== 연습 자료

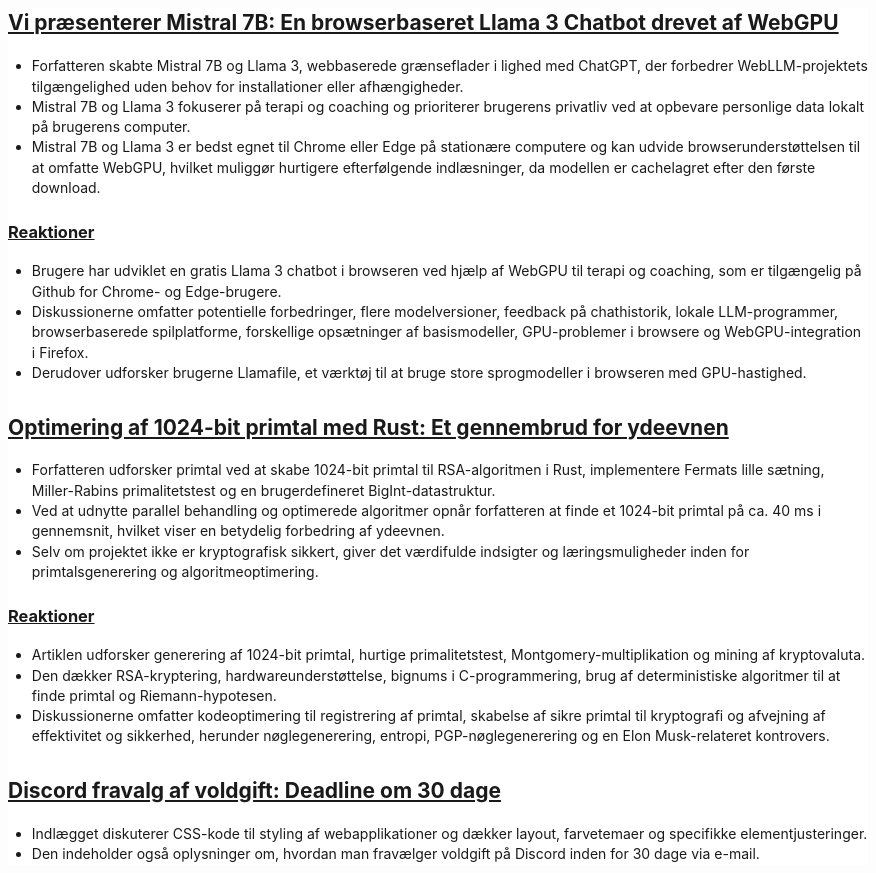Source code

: ## [Vi præsenterer Mistral 7B: En browserbaseret Llama 3 Chatbot drevet af WebGPU](https://github.com/abi/secret-llama)

- Forfatteren skabte Mistral 7B og Llama 3, webbaserede grænseflader i lighed med ChatGPT, der forbedrer WebLLM-projektets tilgængelighed uden behov for installationer eller afhængigheder.
- Mistral 7B og Llama 3 fokuserer på terapi og coaching og prioriterer brugerens privatliv ved at opbevare personlige data lokalt på brugerens computer.
- Mistral 7B og Llama 3 er bedst egnet til Chrome eller Edge på stationære computere og kan udvide browserunderstøttelsen til at omfatte WebGPU, hvilket muliggør hurtigere efterfølgende indlæsninger, da modellen er cachelagret efter den første download.

### [Reaktioner](https://news.ycombinator.com/item?id=40252569)

- Brugere har udviklet en gratis Llama 3 chatbot i browseren ved hjælp af WebGPU til terapi og coaching, som er tilgængelig på Github for Chrome- og Edge-brugere.
- Diskussionerne omfatter potentielle forbedringer, flere modelversioner, feedback på chathistorik, lokale LLM-programmer, browserbaserede spilplatforme, forskellige opsætninger af basismodeller, GPU-problemer i browsere og WebGPU-integration i Firefox.
- Derudover udforsker brugerne Llamafile, et værktøj til at bruge store sprogmodeller i browseren med GPU-hastighed.

## [Optimering af 1024-bit primtal med Rust: Et gennembrud for ydeevnen](https://glitchcomet.com/articles/1024-bit-primes/)

- Forfatteren udforsker primtal ved at skabe 1024-bit primtal til RSA-algoritmen i Rust, implementere Fermats lille sætning, Miller-Rabins primalitetstest og en brugerdefineret BigInt-datastruktur.
- Ved at udnytte parallel behandling og optimerede algoritmer opnår forfatteren at finde et 1024-bit primtal på ca. 40 ms i gennemsnit, hvilket viser en betydelig forbedring af ydeevnen.
- Selv om projektet ikke er kryptografisk sikkert, giver det værdifulde indsigter og læringsmuligheder inden for primtalsgenerering og algoritmeoptimering.

### [Reaktioner](https://news.ycombinator.com/item?id=40250519)

- Artiklen udforsker generering af 1024-bit primtal, hurtige primalitetstest, Montgomery-multiplikation og mining af kryptovaluta.
- Den dækker RSA-kryptering, hardwareunderstøttelse, bignums i C-programmering, brug af deterministiske algoritmer til at finde primtal og Riemann-hypotesen.
- Diskussionerne omfatter kodeoptimering til registrering af primtal, skabelse af sikre primtal til kryptografi og afvejning af effektivitet og sikkerhed, herunder nøglegenerering, entropi, PGP-nøglegenerering og en Elon Musk-relateret kontrovers.

## [Discord fravalg af voldgift: Deadline om 30 dage](https://bsky.app/profile/silverwuffamute.bsky.social/post/3kqbd476nvk2i)

- Indlægget diskuterer CSS-kode til styling af webapplikationer og dækker layout, farvetemaer og specifikke elementjusteringer.
- Den indeholder også oplysninger om, hvordan man fravælger voldgift på Discord inden for 30 dage via e-mail.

====

» **작업 요청**: 위 항목의 모든 줄을 한 글자도 바꾸지 말고 그대로 옮겨 적으세요. 그림은 답에 넣지 마세요.

» **예상 출력**:
Source code

: ## [Vi præsenterer Mistral 7B: En browserbaseret Llama 3 Chatbot drevet af WebGPU](https://github.com/abi/secret-llama)

- Forfatteren skabte Mistral 7B og Llama 3, webbaserede grænseflader i lighed med ChatGPT, der forbedrer WebLLM-projektets tilgængelighed uden behov for installationer eller afhængigheder.
- Mistral 7B og Llama 3 fokuserer på terapi og coaching og prioriterer brugerens privatliv ved at opbevare personlige data lokalt på brugerens computer.
- Mistral 7B og Llama 3 er bedst egnet til Chrome eller Edge på stationære computere og kan udvide browserunderstøttelsen til at omfatte WebGPU, hvilket muliggør hurtigere efterfølgende indlæsninger, da modellen er cachelagret efter den første download.

### [Reaktioner](https://news.ycombinator.com/item?id=40252569)

- Brugere har udviklet en gratis Llama 3 chatbot i browseren ved hjælp af WebGPU til terapi og coaching, som er tilgængelig på Github for Chrome- og Edge-brugere.
- Diskussionerne omfatter potentielle forbedringer, flere modelversioner, feedback på chathistorik, lokale LLM-programmer, browserbaserede spilplatforme, forskellige opsætninger af basismodeller, GPU-problemer i browsere og WebGPU-integration i Firefox.
- Derudover udforsker brugerne Llamafile, et værktøj til at bruge store sprogmodeller i browseren med GPU-hastighed.

## [Optimering af 1024-bit primtal med Rust: Et gennembrud for ydeevnen](https://glitchcomet.com/articles/1024-bit-primes/)

- Forfatteren udforsker primtal ved at skabe 1024-bit primtal til RSA-algoritmen i Rust, implementere Fermats lille sætning, Miller-Rabins primalitetstest og en brugerdefineret BigInt-datastruktur.
- Ved at udnytte parallel behandling og optimerede algoritmer opnår forfatteren at finde et 1024-bit primtal på ca. 40 ms i gennemsnit, hvilket viser en betydelig forbedring af ydeevnen.
- Selv om projektet ikke er kryptografisk sikkert, giver det værdifulde indsigter og læringsmuligheder inden for primtalsgenerering og algoritmeoptimering.

### [Reaktioner](https://news.ycombinator.com/item?id=40250519)

- Artiklen udforsker generering af 1024-bit primtal, hurtige primalitetstest, Montgomery-multiplikation og mining af kryptovaluta.
- Den dækker RSA-kryptering, hardwareunderstøttelse, bignums i C-programmering, brug af deterministiske algoritmer til at finde primtal og Riemann-hypotesen.
- Diskussionerne omfatter kodeoptimering til registrering af primtal, skabelse af sikre primtal til kryptografi og afvejning af effektivitet og sikkerhed, herunder nøglegenerering, entropi, PGP-nøglegenerering og en Elon Musk-relateret kontrovers.

## [Discord fravalg af voldgift: Deadline om 30 dage](https://bsky.app/profile/silverwuffamute.bsky.social/post/3kqbd476nvk2i)

- Indlægget diskuterer CSS-kode til styling af webapplikationer og dækker layout, farvetemaer og specifikke elementjusteringer.
- Den indeholder også oplysninger om, hvordan man fravælger voldgift på Discord inden for 30 dage via e-mail.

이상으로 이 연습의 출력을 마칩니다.